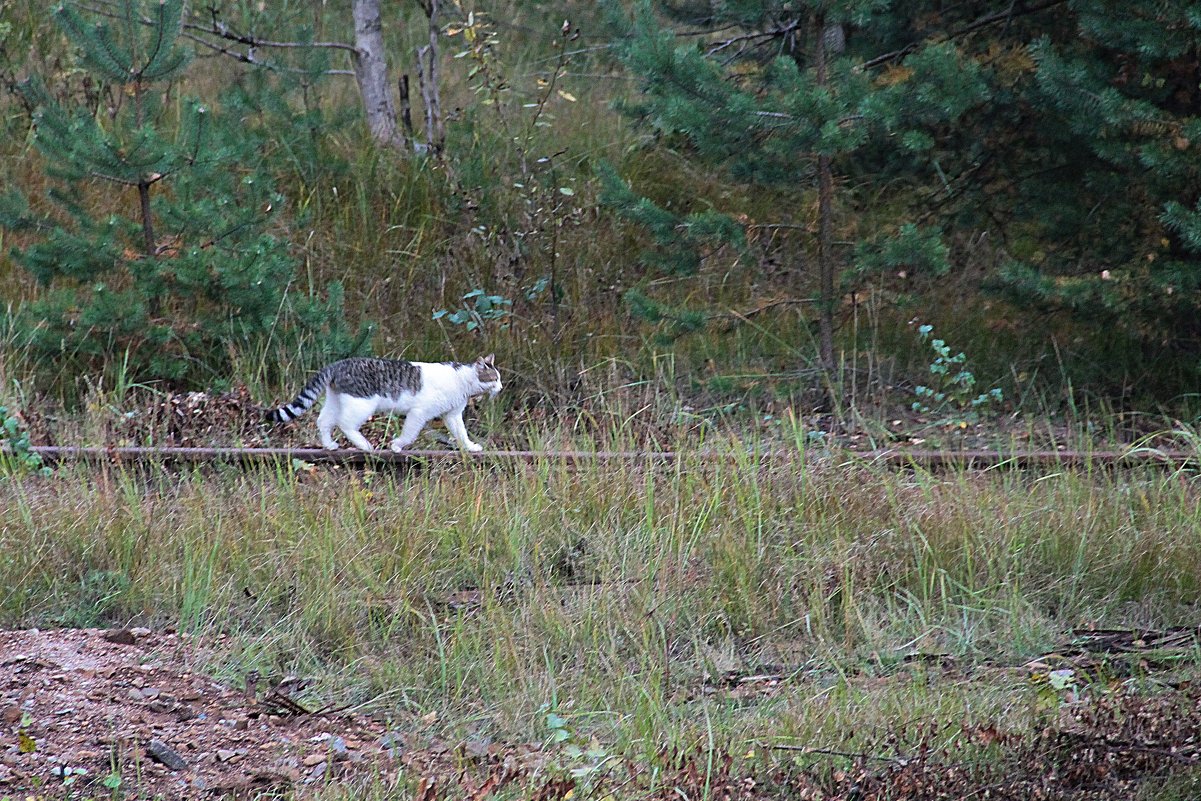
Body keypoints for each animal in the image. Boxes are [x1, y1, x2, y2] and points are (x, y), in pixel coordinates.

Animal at [270, 355, 499, 451]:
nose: (501, 387)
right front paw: (396, 445)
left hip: (336, 399)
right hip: (362, 404)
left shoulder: (452, 415)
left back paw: (330, 445)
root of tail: (338, 363)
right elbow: (409, 434)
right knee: (345, 424)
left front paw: (470, 447)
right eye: (494, 379)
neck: (463, 381)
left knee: (323, 421)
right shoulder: (419, 412)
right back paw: (364, 445)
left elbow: (462, 433)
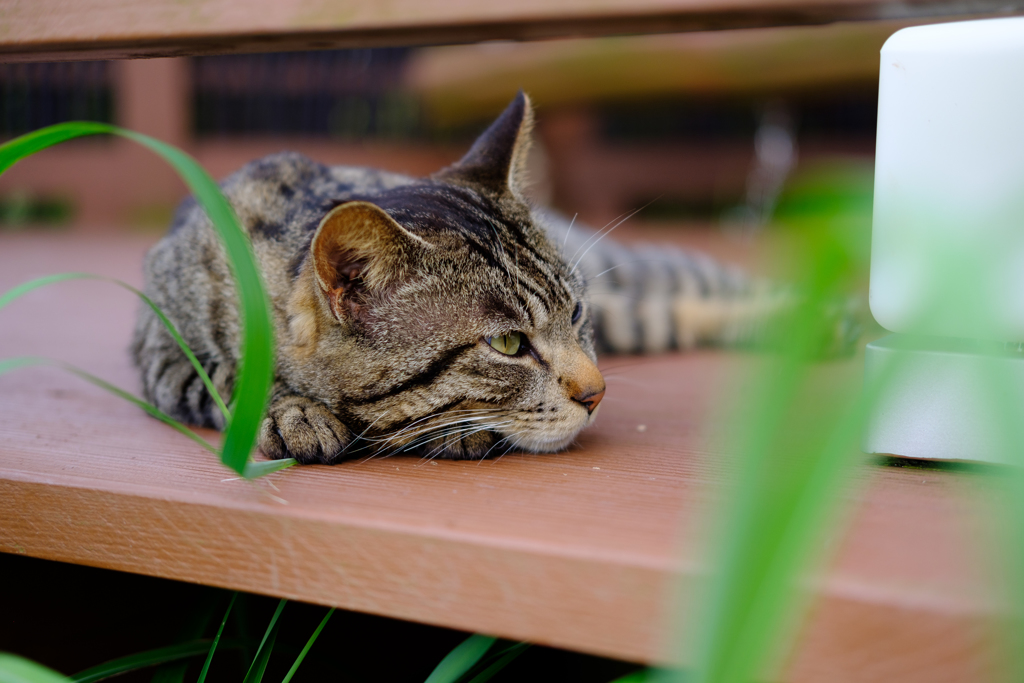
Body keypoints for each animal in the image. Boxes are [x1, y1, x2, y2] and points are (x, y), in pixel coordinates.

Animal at [134, 92, 823, 464]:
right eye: (508, 344)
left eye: (576, 315)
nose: (597, 394)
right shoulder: (157, 347)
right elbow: (222, 375)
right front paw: (292, 412)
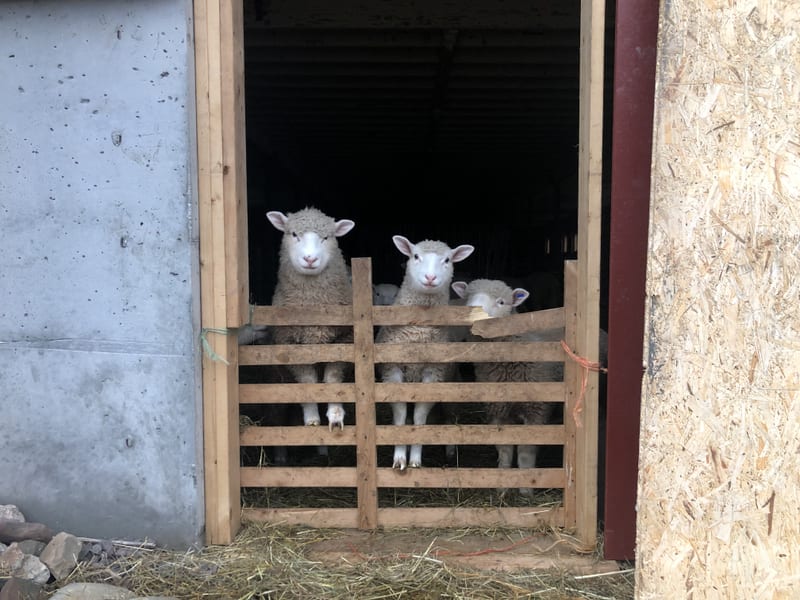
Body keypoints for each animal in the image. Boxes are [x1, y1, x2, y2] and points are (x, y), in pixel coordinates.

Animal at [267, 207, 355, 431]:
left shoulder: (343, 341)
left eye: (326, 237)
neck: (314, 306)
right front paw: (312, 419)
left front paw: (335, 415)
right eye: (294, 234)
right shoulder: (292, 346)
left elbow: (333, 379)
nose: (309, 259)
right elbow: (308, 381)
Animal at [376, 235, 475, 470]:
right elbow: (401, 415)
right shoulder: (393, 371)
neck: (418, 333)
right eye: (415, 256)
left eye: (447, 260)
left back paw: (450, 454)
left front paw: (414, 459)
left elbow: (420, 417)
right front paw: (399, 457)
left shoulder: (433, 374)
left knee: (450, 418)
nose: (430, 277)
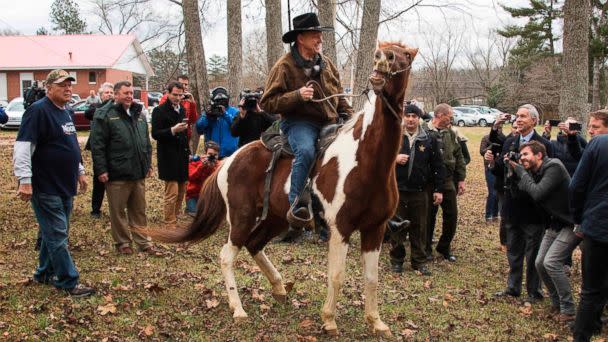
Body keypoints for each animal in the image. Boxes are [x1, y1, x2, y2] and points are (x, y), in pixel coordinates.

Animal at [142, 41, 416, 336]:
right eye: (383, 50)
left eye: (406, 54)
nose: (382, 58)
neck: (366, 159)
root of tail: (229, 161)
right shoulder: (341, 227)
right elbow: (336, 276)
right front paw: (329, 320)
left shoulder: (375, 228)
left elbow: (372, 278)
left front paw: (376, 322)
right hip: (241, 217)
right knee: (227, 256)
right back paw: (238, 309)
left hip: (275, 218)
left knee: (254, 244)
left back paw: (279, 287)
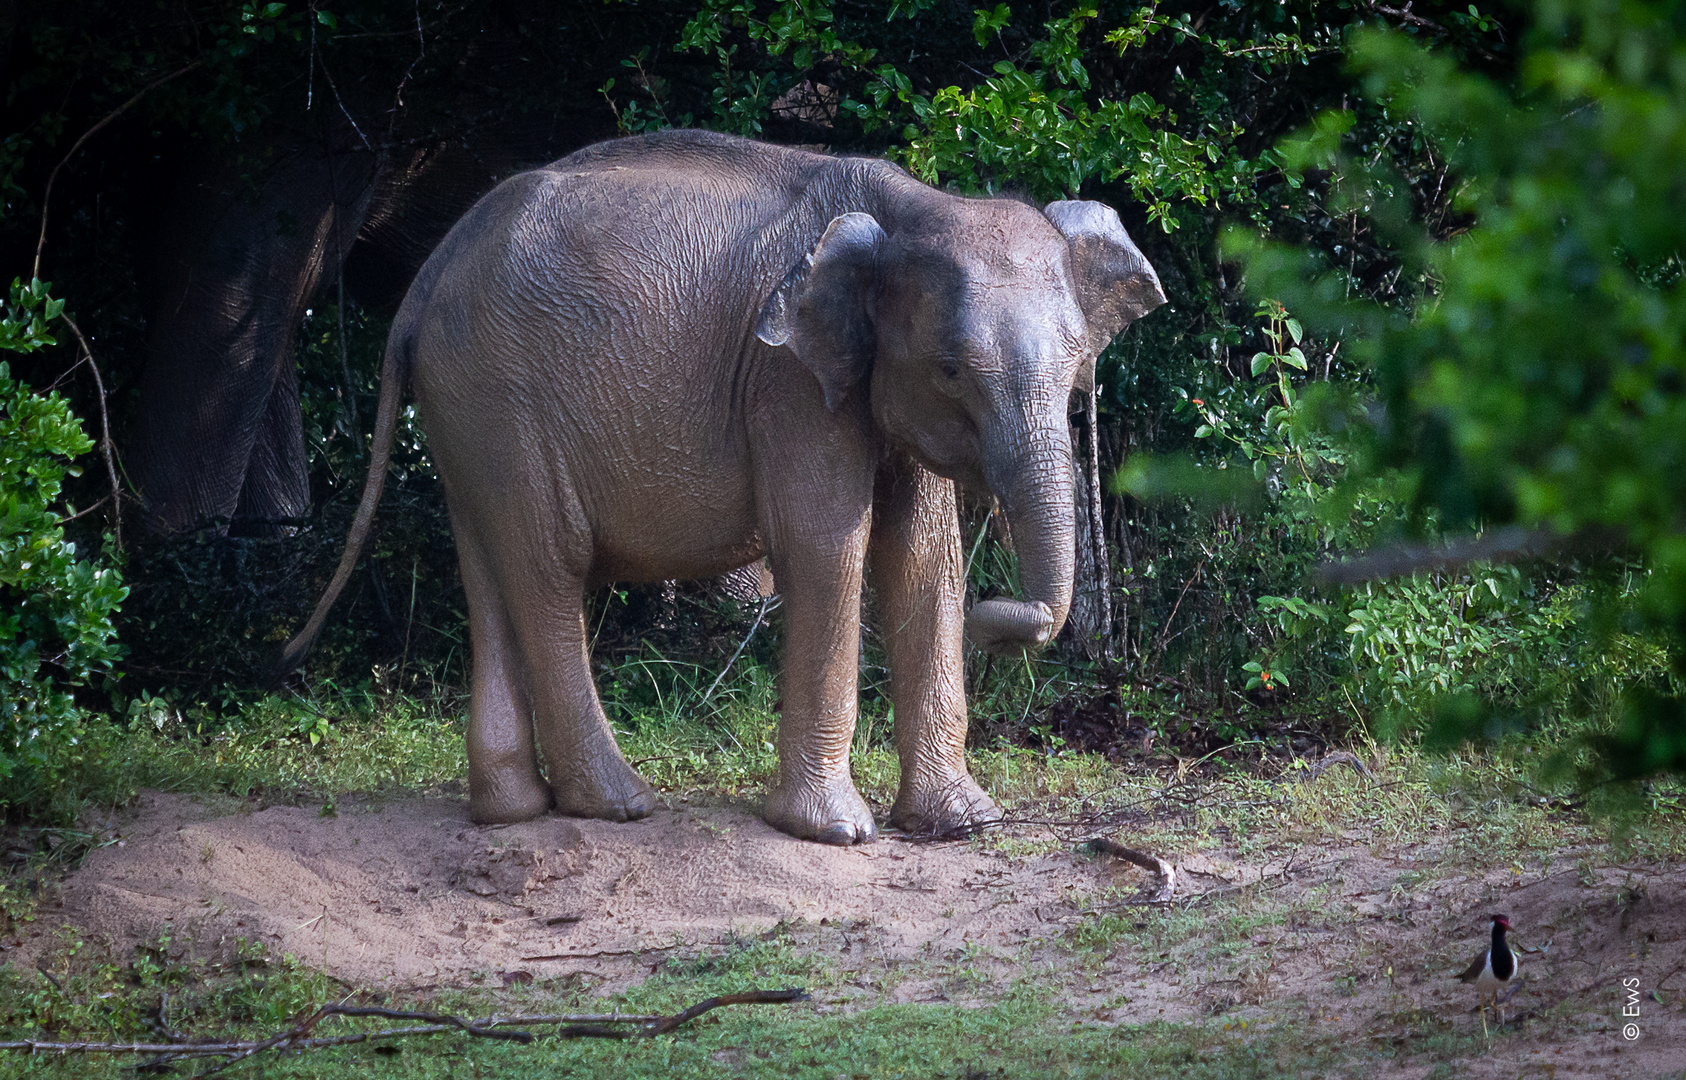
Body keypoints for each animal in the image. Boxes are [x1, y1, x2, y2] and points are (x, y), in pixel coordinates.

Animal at [283, 130, 1166, 842]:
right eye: (951, 369)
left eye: (1079, 364)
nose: (1000, 617)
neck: (912, 205)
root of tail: (421, 286)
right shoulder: (785, 379)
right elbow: (828, 546)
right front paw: (835, 833)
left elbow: (924, 557)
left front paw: (964, 824)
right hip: (499, 399)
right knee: (547, 567)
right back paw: (617, 805)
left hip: (465, 411)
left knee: (489, 570)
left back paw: (513, 812)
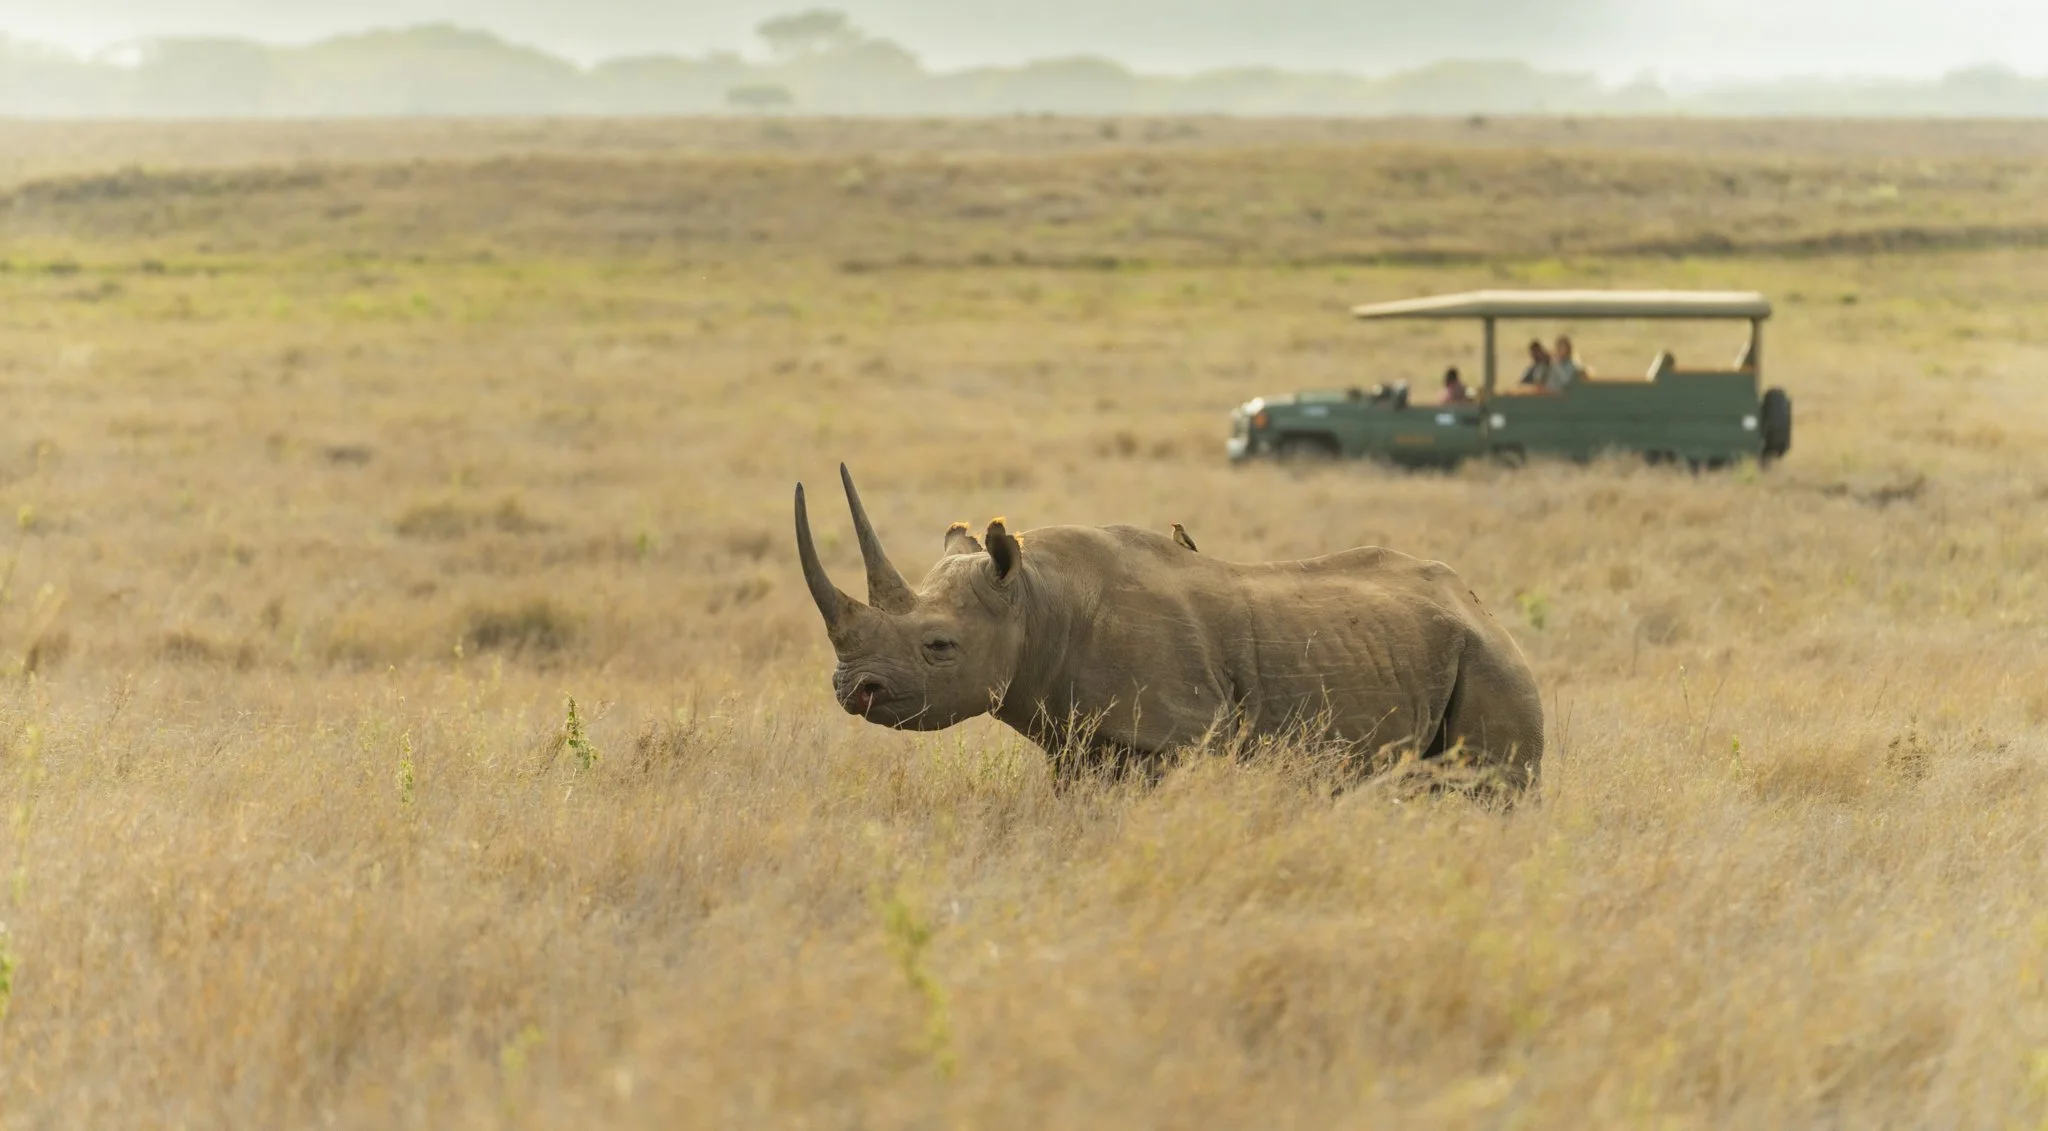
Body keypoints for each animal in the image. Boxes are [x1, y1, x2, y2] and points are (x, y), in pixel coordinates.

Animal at [794, 464, 1545, 791]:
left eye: (939, 646)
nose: (850, 688)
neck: (1035, 602)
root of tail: (1481, 608)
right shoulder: (1078, 739)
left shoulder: (1173, 733)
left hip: (1491, 661)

**What the task requires**
Once more, give the listing above exactly, leaving each picture out.

**Reply**
Body keypoints for each animal in the image. Boxes are [x1, y1, x2, y2] and points are (x, y), in pixel coordinates.

Animal at [270, 355, 499, 451]:
nose: (501, 387)
right front paw: (396, 445)
left hip: (336, 399)
right hip: (362, 404)
left shoulder: (452, 415)
left back paw: (330, 445)
root of tail: (338, 363)
right elbow: (409, 434)
right knee: (345, 424)
left front paw: (470, 447)
right eye: (494, 379)
neck: (463, 381)
left knee: (323, 421)
right shoulder: (419, 412)
right back paw: (364, 445)
left elbow: (462, 433)
Body keypoints for each animal in the image. Boxes are [x1, y1, x2, y2] and points are (x, y), in pixel coordinates.

Animal at [134, 92, 823, 464]:
right eye: (508, 344)
left eye: (576, 315)
nose: (597, 394)
right shoulder: (157, 347)
right elbow: (222, 375)
right front paw: (292, 412)
Body keypoints for each animal in the image. Boxes are [x1, y1, x2, y2] and points are (x, y), in pixel coordinates.

Animal at [267, 207, 355, 431]:
left shoulder: (343, 341)
left eye: (326, 237)
neck: (314, 306)
right front paw: (312, 419)
left front paw: (335, 415)
right eye: (294, 234)
right shoulder: (292, 346)
left elbow: (333, 379)
nose: (309, 259)
right elbow: (308, 381)
Animal at [376, 235, 475, 470]:
right elbow: (401, 415)
right shoulder: (393, 371)
neck: (418, 333)
right eye: (415, 256)
left eye: (447, 260)
left back paw: (450, 454)
left front paw: (414, 459)
left elbow: (420, 417)
right front paw: (399, 457)
left shoulder: (433, 374)
left knee: (450, 418)
nose: (430, 277)
Body keypoints for each animal in the image. Boxes are [x1, y1, x2, y2] and points are (x, y), in pixel coordinates.

Animal at [142, 41, 416, 336]:
right eye: (383, 50)
left eye: (406, 54)
nose: (382, 58)
neck: (366, 159)
root of tail: (229, 161)
right shoulder: (341, 227)
right elbow: (336, 276)
right front paw: (329, 320)
left shoulder: (375, 228)
left elbow: (372, 278)
left front paw: (376, 322)
right hip: (241, 217)
right knee: (227, 256)
right back paw: (238, 309)
left hip: (275, 218)
left knee: (254, 244)
left back paw: (279, 287)
Body keypoints for each animal in the image. Boxes are [x1, y1, x2, y2] and points are (x, y), in pixel coordinates.

Animal at [283, 130, 1166, 842]:
right eye: (951, 369)
left eye: (1079, 364)
nose: (1000, 617)
neck: (912, 205)
root of tail: (421, 286)
right shoulder: (785, 379)
right elbow: (828, 546)
right front paw: (835, 833)
left elbow: (924, 557)
left front paw: (964, 824)
right hip: (499, 399)
right knee: (547, 567)
right back paw: (617, 805)
left hip: (465, 411)
left knee: (489, 570)
left back paw: (513, 812)
Body keypoints for each animal in the image. Boxes are [x1, y1, x2, y2] and points are (x, y), in pixel coordinates.

Animal at [794, 464, 1545, 791]:
left eye: (939, 646)
nose: (850, 688)
neck: (1035, 602)
root of tail: (1481, 608)
right shoulder: (1078, 739)
left shoulder: (1173, 733)
left hip: (1491, 661)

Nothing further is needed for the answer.